A Private Member’s Bill to help support our cultural and heritage institutions has passed its second reading in the House of Commons. The Bill, brought forward by Central Devon MP Mel Stride, will extend legislation passed in 2007 that protects cultural objects on loan from abroad from seizure.
The initial legislation was passed 14 years ago after a Swiss company claimed it was owed a substantial amount of money by the Russian government and embarked on a series of high profile claims against Russian property including the attempted seizure of 54 French impressionist paintings. Given this, many countries became nervous about sending their art treasures abroad unless guarantees of immunity from seizure were provided.
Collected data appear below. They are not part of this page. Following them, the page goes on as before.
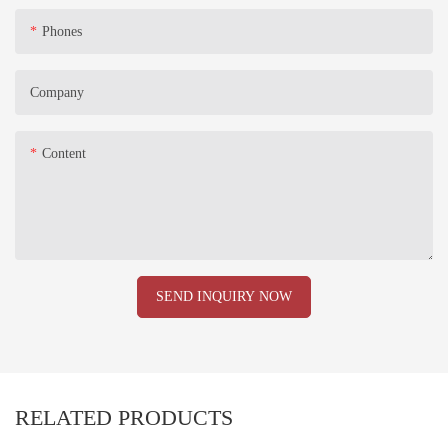
Phones
Company
Content
SEND INQUIRY NOW
RELATED PRODUCTS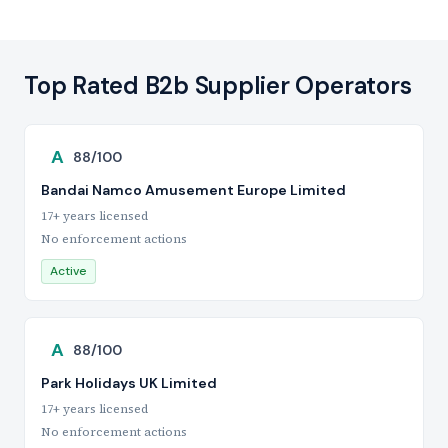
Top Rated B2b Supplier Operators
A
88/100
Bandai Namco Amusement Europe Limited
17+ years licensed
No enforcement actions
Active
A
88/100
Park Holidays UK Limited
17+ years licensed
No enforcement actions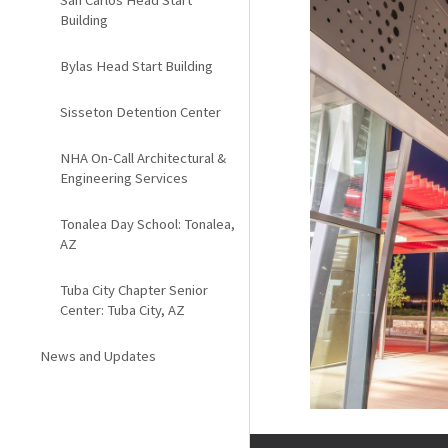
San Carlos Head Start
Building
Bylas Head Start Building
Sisseton Detention Center
NHA On-Call Architectural &
Engineering Services
Tonalea Day School: Tonalea,
AZ
Tuba City Chapter Senior
Center: Tuba City, AZ
News and Updates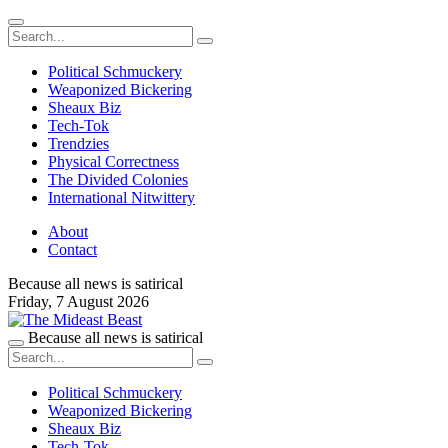
Political Schmuckery
Weaponized Bickering
Sheaux Biz
Tech-Tok
Trendzies
Physical Correctness
The Divided Colonies
International Nitwittery
About
Contact
Because all news is satirical
Friday,
7 August 2026
Because all news is satirical
Political Schmuckery
Weaponized Bickering
Sheaux Biz
Tech-Tok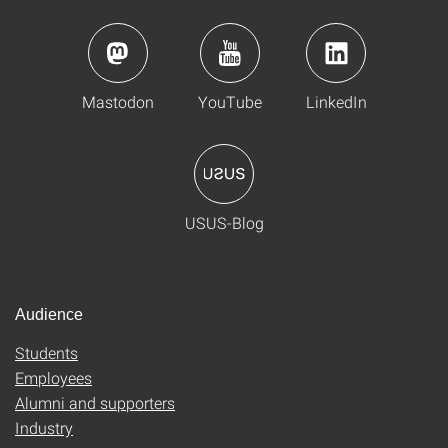
Mastodon
YouTube
LinkedIn
USUS-Blog
Audience
Students
Employees
Alumni and supporters
Industry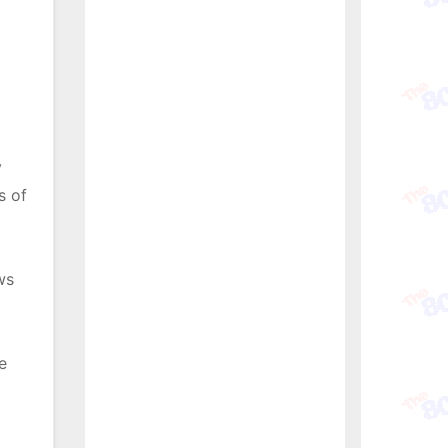
y
s of
ws
e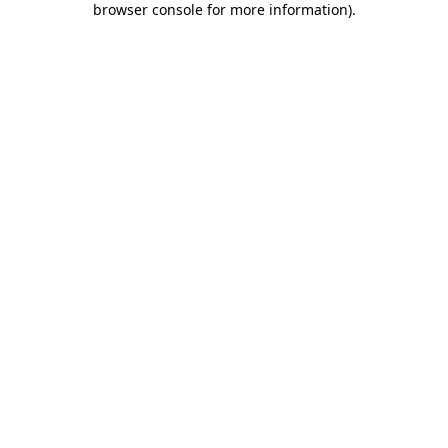
browser console for more information)
.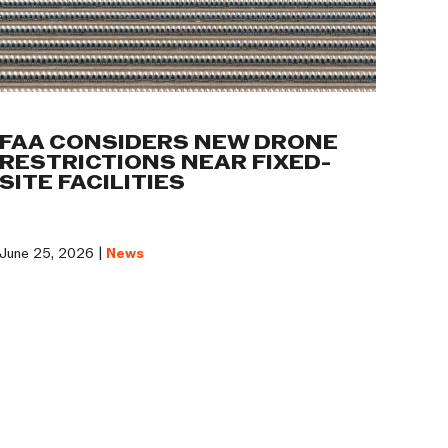
FAA CONSIDERS NEW DRONE
RESTRICTIONS NEAR FIXED-
SITE FACILITIES
June 25, 2026 |
News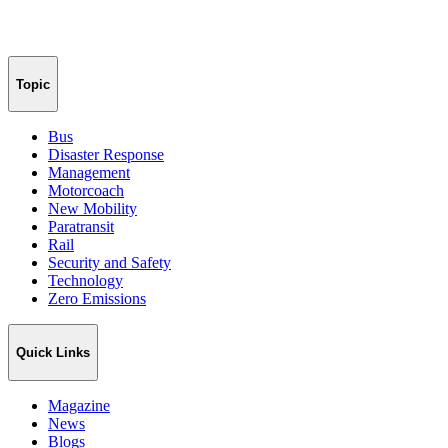
Topic
Bus
Disaster Response
Management
Motorcoach
New Mobility
Paratransit
Rail
Security and Safety
Technology
Zero Emissions
Quick Links
Magazine
News
Blogs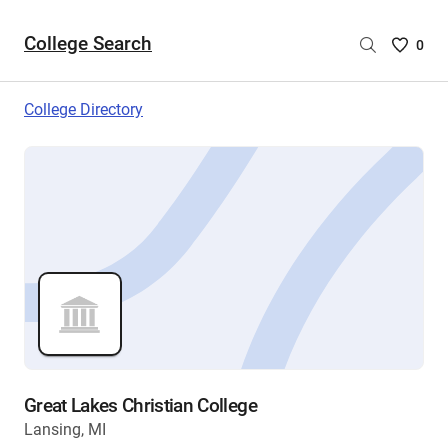
College Search
Saved
0
College
List
College Directory
-
no
College
are
selecte
Great Lakes Christian College
Lansing, MI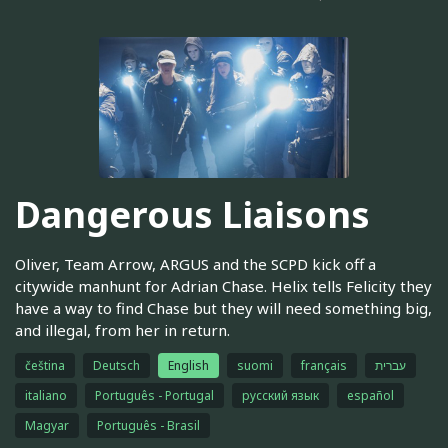
Dangerous Liaisons
Oliver, Team Arrow, ARGUS and the SCPD kick off a
citywide manhunt for Adrian Chase. Helix tells Felicity they
have a way to find Chase but they will need something big,
and illegal, from her in return.
čeština
Deutsch
English
suomi
français
עברית
italiano
Português - Portugal
русский язык
español
Magyar
Português - Brasil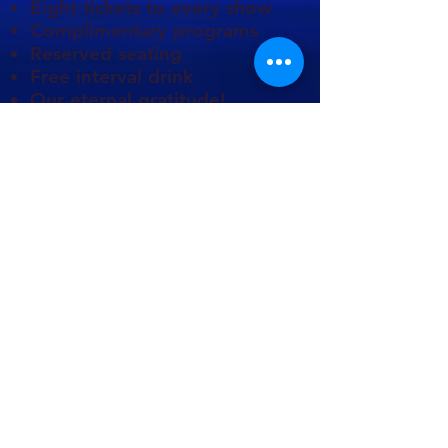
Eight tickets to every show
Complimentary programs
Reserved seating
Free interval drink
Our eternal gratitude!
You can choose to pay all at
once, or split over the year.
Direct Debit is available at
only £42 monthly.
We also appreciate anyone
who remembers us in their
wills, and we have had the
privilege of receiving
legacies from several public-
spirited people.
Would you like to learn
more? Please contact our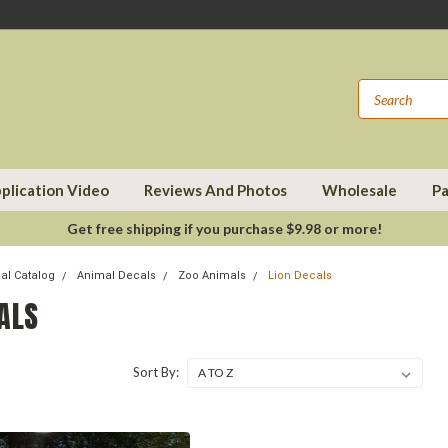
plication Video
Reviews And Photos
Wholesale
Pa
Get free shipping if you purchase $9.98 or more!
cal Catalog
Animal Decals
Zoo Animals
Lion Decals
ALS
Sort By: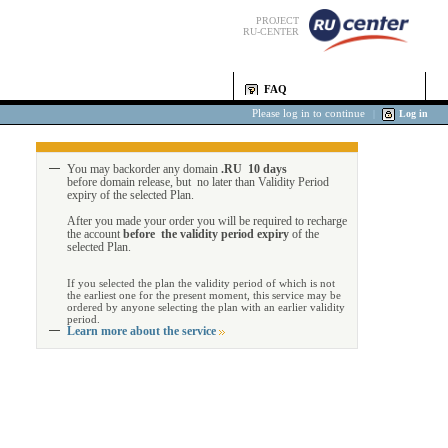
PROJECT
RU-CENTER
FAQ
Please log in to continue
|
Log in
You may backorder any domain
.RU 10 days
before domain release, but no later than Validity Period
expiry of the selected Plan.
After you made your order you will be required to recharge
the account
before the validity period expiry
of the
selected Plan.
If you selected the plan the validity period of which is not
the earliest one for the present moment, this service may be
ordered by anyone selecting the plan with an earlier validity
period.
Learn more about the service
The bill, introduced by Mr Stride, will give the Department for Culture, Media and Sport the ability to extend the current 12-month period of protection from seizure for exhibits from overseas. This will be especially important given the major travel disruptions that can occur around unexpected events such the Covid-19 pandemic.
Mr Stride, a keen historian and qualified tour guide for some of the UK’s most important cultural sites including the British Museum, said:
“Our cultural and heritage sector, particularly our world-class museums, benefit hugely from displaying exhibits from abroad. For example, more than 580,000 people saw the Tutankhamun treasures in 2019 including many school children. But this was only possible after assurance to the Egyptian Government that the pieces were immune from seizure. My bill will provide these pieces with greater protection and therefore support our museums and the wider culture and heritage sector.”